EXERCISE: Identify every line in the rows below that contains the string "label", matching case exactly, and copy each of those lines in full.

(Segmentation data)

-=-=-

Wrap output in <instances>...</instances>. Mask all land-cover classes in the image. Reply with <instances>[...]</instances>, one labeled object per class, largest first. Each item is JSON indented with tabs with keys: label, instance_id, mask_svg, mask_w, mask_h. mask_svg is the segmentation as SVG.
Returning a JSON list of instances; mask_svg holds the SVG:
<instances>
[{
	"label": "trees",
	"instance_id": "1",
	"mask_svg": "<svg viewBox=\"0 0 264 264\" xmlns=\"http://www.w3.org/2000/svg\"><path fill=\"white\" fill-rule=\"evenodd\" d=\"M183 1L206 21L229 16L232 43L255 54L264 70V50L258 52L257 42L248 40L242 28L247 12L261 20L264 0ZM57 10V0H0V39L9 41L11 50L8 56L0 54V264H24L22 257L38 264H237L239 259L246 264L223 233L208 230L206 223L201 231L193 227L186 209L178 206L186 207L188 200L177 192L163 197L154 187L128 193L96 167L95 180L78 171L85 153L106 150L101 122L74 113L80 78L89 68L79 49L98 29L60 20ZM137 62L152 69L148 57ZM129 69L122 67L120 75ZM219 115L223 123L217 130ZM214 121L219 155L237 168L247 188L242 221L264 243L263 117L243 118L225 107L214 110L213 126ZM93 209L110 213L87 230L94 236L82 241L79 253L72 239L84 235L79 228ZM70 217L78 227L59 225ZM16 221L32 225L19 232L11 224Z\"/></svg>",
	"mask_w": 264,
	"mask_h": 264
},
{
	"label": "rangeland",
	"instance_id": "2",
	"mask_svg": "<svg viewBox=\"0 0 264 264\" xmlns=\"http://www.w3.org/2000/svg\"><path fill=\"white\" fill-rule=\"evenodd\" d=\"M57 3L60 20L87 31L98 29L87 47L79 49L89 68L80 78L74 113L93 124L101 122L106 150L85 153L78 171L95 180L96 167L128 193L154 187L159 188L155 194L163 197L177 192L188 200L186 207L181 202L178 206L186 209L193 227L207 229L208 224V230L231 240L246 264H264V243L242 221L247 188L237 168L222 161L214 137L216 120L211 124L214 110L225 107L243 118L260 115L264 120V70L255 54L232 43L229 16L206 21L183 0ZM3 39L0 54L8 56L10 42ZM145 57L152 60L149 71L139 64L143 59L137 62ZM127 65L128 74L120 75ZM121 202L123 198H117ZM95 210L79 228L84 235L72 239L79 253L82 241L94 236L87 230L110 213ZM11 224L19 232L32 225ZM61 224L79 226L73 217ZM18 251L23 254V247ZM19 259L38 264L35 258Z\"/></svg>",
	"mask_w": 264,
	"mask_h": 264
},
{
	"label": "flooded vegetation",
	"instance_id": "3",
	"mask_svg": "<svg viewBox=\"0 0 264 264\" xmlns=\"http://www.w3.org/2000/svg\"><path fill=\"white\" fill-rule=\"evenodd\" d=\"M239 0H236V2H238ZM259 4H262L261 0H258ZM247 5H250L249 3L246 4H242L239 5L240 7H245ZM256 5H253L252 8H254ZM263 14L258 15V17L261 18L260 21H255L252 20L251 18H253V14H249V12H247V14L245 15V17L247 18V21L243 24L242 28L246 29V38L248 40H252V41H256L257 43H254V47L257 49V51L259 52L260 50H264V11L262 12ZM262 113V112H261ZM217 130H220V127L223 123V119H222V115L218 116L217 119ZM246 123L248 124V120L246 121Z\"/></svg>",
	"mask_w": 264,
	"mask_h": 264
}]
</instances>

-=-=-

FULL OUTPUT:
Wrap output in <instances>...</instances>. Mask all land-cover classes in the image. Reply with <instances>[...]</instances>, one labeled object per class, largest first. Each item is JSON indented with tabs with keys: label, instance_id, mask_svg, mask_w, mask_h. mask_svg is the segmentation as SVG.
	"label": "trees",
	"label": "rangeland",
	"label": "flooded vegetation",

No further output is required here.